1) Si dans la plupart de nos pays le culte des saints Côme et Damien - voire simplement leur souvenir - est aujourd'hui en grand déclin, à quelques exceptions près comme dans le Mezzogiorno, cela ne doit pas nous faire oublier la place éminente qu'ils ont longtemps occupée dans l'histoire des professions de santé ainsi que dans l'hagiothérapie.
 2) L'iconographie a pris rang parmi les sources accessoires de l'histoire, particulièrement en histoire de la pharmacie. Mais l'interprétation des images qu'elle nous fournit n'est pas toujours facile, ni certaine, comme le Pr Hein l'a bien montré. C'est le cas pour l'identification professionnelle de nos deux saints : que l'un d'eux ait pour attribut un vase, une boîte ou un coffret à onguent ou à médicament ne signifie nullement qu'il soit en quelque sorte automatiquement LE pharmacien. Il peut être : soit, rarement et surtout anciennement, un médecin ; soit, beaucoup plus couramment et surtout à partir de la fin du Moyen âge, un chirurgien ; soit enfin, fréquemment mais un peu plus tardivement, un pharmacien. 

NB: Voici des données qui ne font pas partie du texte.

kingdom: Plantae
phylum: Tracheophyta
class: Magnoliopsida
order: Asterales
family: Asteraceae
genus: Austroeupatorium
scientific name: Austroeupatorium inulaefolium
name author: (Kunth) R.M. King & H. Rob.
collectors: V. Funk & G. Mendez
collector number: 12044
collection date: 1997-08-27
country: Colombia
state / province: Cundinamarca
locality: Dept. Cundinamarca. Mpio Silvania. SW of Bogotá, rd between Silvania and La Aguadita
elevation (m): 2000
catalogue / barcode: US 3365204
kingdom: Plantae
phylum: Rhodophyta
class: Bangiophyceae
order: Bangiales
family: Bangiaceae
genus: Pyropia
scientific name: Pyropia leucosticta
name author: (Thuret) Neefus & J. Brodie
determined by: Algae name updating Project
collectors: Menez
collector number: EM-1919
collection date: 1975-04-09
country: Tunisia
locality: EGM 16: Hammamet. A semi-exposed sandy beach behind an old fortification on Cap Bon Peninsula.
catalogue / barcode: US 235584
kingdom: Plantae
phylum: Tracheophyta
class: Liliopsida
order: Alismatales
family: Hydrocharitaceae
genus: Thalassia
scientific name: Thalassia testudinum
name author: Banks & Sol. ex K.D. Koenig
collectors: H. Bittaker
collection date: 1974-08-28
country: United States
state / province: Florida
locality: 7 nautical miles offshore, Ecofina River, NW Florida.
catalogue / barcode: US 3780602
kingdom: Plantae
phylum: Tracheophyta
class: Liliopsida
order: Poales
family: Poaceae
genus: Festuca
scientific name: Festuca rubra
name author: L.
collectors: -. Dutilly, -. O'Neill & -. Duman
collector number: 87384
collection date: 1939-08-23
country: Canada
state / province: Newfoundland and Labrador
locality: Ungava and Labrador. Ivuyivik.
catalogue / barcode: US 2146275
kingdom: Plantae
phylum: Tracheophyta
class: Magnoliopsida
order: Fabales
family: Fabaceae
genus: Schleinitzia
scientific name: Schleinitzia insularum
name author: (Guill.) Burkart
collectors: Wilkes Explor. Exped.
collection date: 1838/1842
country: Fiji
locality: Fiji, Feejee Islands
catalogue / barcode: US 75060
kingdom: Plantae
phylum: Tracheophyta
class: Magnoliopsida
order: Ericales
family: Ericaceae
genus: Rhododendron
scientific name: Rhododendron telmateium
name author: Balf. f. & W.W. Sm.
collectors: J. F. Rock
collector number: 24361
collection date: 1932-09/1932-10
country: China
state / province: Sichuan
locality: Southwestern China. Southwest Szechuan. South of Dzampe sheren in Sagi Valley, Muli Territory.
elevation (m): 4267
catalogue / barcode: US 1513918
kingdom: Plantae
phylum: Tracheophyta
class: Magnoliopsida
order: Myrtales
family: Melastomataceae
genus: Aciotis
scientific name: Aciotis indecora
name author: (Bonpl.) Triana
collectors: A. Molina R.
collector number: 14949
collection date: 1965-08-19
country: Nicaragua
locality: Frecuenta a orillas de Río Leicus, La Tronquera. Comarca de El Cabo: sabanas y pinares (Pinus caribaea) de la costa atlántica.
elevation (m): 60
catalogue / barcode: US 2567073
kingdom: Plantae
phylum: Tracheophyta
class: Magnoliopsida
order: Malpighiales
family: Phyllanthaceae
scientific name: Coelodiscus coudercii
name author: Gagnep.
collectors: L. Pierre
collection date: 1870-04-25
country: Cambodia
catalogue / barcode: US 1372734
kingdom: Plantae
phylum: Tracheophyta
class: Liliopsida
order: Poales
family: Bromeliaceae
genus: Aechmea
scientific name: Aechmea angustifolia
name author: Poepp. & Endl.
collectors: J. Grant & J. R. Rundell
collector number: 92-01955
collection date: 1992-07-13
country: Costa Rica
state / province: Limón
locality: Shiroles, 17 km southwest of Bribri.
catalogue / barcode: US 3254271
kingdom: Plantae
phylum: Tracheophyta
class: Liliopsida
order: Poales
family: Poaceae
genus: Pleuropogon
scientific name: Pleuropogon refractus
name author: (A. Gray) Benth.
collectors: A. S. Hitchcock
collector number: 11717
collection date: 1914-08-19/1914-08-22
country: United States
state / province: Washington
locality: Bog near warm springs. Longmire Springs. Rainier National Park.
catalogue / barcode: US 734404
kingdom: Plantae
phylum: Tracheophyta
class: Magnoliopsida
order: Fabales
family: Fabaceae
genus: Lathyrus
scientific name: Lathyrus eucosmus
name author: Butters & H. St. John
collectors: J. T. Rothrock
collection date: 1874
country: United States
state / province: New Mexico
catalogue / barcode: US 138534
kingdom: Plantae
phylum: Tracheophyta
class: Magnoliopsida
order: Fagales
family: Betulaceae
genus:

3) On assiste en effet à une sorte d'appropriation iconographique progressive du second des deux frères, Damien, par les apothicaires, qui atteint son apogée au XVIIe siècle. D'abord médecin à l'égal de son frère, Damien est assez rapidement accaparé par les barbiers et chirurgiens, dont la profession se trouve ennoblie d'autant. Puis ils sont rejoints par les apothicaires et doivent, si l'on peut dire, partager Damien avec eux, en sorte qu'il apparaît de plus en plus fréquemment comme leur patron. Les deux jumeaux ont ainsi connu successivement deux différenciations, non sans de persistants chevauchements. Car ce résumé est, bien entendu, très schématique : en pareille matière il n'y a pas de changement subit ni total et l'évolution n'est pas rectiligne. Il n'en existe pas moins un net parallélisme entre l'évolution du corps des apothicaires et l'évolution iconographique du couple Côme-Damien : l'une et l'autre révèlent une ascension socio-professionnelle ; elles reflètent le passage « de l'apothicaire au pharmacien », que montre une exposition qui sillonne actuellement notre pays sous ce titre."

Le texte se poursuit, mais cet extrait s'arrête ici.